Start of Data supplied
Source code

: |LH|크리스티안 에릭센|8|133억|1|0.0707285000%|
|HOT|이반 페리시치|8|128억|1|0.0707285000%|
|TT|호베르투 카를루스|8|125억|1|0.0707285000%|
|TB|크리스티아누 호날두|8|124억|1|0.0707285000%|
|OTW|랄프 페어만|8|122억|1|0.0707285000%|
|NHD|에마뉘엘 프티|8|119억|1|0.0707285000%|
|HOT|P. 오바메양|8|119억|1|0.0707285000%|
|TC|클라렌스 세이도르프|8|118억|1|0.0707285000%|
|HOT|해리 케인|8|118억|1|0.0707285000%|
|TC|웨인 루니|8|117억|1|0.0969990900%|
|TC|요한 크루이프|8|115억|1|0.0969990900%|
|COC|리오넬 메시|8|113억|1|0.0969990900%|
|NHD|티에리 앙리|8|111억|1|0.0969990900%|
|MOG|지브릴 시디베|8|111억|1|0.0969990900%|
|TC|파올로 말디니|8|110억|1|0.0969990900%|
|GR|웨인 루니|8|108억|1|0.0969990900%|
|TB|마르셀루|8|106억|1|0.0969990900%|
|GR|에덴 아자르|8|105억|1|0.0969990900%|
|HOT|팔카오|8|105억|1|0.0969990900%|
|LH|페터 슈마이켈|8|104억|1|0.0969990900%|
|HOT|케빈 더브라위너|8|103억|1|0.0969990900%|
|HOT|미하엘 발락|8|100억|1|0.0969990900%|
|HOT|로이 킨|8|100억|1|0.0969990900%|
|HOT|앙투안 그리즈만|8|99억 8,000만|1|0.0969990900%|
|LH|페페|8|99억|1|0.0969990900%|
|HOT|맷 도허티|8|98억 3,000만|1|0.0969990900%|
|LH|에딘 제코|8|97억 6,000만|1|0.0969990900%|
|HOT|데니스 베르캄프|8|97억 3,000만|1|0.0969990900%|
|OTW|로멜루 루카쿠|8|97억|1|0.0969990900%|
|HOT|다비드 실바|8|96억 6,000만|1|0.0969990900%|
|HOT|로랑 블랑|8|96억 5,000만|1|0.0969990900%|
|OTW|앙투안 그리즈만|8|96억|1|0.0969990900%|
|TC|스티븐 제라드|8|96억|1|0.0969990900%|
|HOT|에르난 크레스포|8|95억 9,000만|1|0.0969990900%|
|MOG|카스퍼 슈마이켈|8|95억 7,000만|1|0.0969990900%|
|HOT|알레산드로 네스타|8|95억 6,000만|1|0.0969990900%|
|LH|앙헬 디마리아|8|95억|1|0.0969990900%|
End of Data supplied
Working through the data above, find every line holding "그리즈만" and copy it.

● Worked solution
|HOT|앙투안 그리즈만|8|99억 8,000만|1|0.0969990900%|
|OTW|앙투안 그리즈만|8|96억|1|0.0969990900%|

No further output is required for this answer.